While we laud Google’s explainable AI, it’s not going to solve ML adoption for every business and presents limitations especially in financial services. First, Google’s explainability tools (now in beta) require that model design and deployment reside within the Google Cloud. What most companies need are explainability tools can be used in any cloud environment or on local servers.

Second, Google’s support for ensembled models is limited. Ensembled models, which combine multiple models often using diverse modeling techniques, boost the predictive power of AI credit scoring and will become standard over time as more lenders embrace ML over the next few years. While both Google and Zest AI’s explainability tools are rooted in similar mathematical principles (an implementation of the Aumann-Shapley method), Google provides limited support for tree-based models and ensembles of trees and neural networks.

Third, while the Google AI “What-If” tool is pretty clever and allows modelers to test different scenarios at a glance, Google’s user interface could be difficult to use. Developers will have to learn a specific coding language and configuration convention to access explainability functions.

Last, Google’s explainability package is aimed primarily at data scientists—not credit analysts working for heavily regulated financial-services firms. In theory, data scientists at banks could build models using Google’s tools. But those same folks would need to build additional tools to test their models for accuracy and fairness, and to generate all the compliance reporting required by regulators. Those are features Zest has been including in our modeling software for more than two years, including automated model validation and risk documentation.

So while Google now offers a great explainability tool for cloud-based neural networks, the vast majority of end-users -- especially in highly regulated industries such as financial services and healthcare -- will continue to need more complete explainability solutions that cover their regulatory risk.

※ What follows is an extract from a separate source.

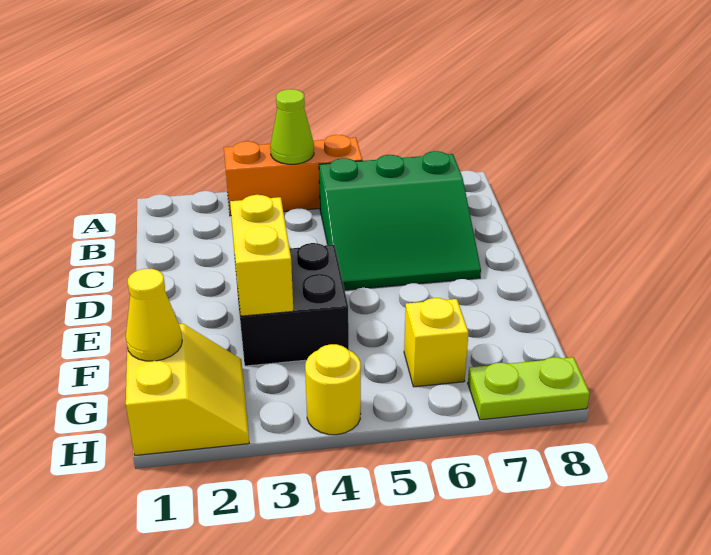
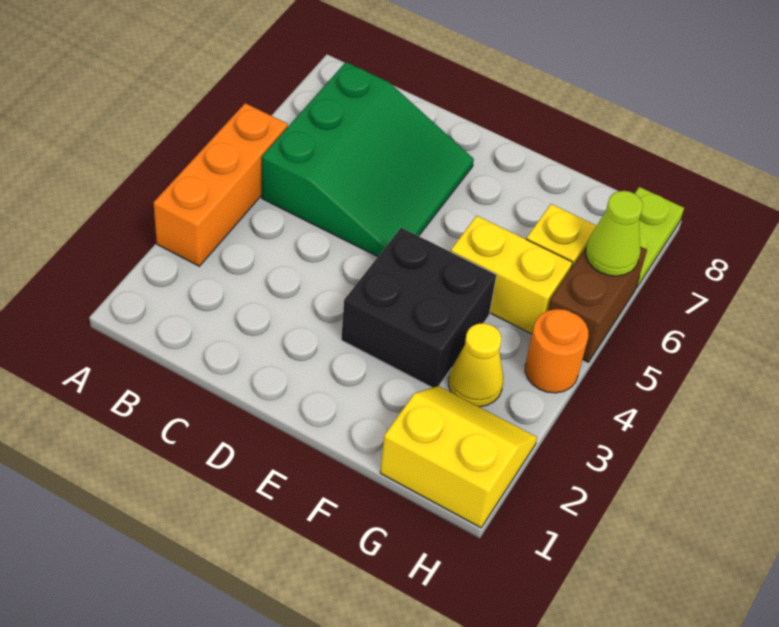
lime cone A4 level 2 -> lime cone H6 level 2
yellow brick E3:F3 level 2 -> yellow brick F5:G5 level 1
yellow cone G1 level 2 -> yellow cone G3 level 1
yellow round brick H4 level 1 -> orange round brick H4 level 1
none -> brown brick H5:H6 level 1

A complete solution should include managed services (including expert help from a dedicated team), risk-management documentation (MRM) and model monitoring tailored for that industry, underwriting expertise and experience working with the largest lenders and, last but not least, a track record of deploying models that surpass regulatory scrutiny.

Google is taking important first steps to bring more transparency to the world of ML. That’s encouraging—for lenders, consumers, and the tech community—and we will be following its progress.

In the meantime, Zest AI will continue working with financial clients, data infrastructure firms such as credit bureaus and loan origination software vendors, and regulators and lawmakers to advance broader adoption of explainable AI in financial services.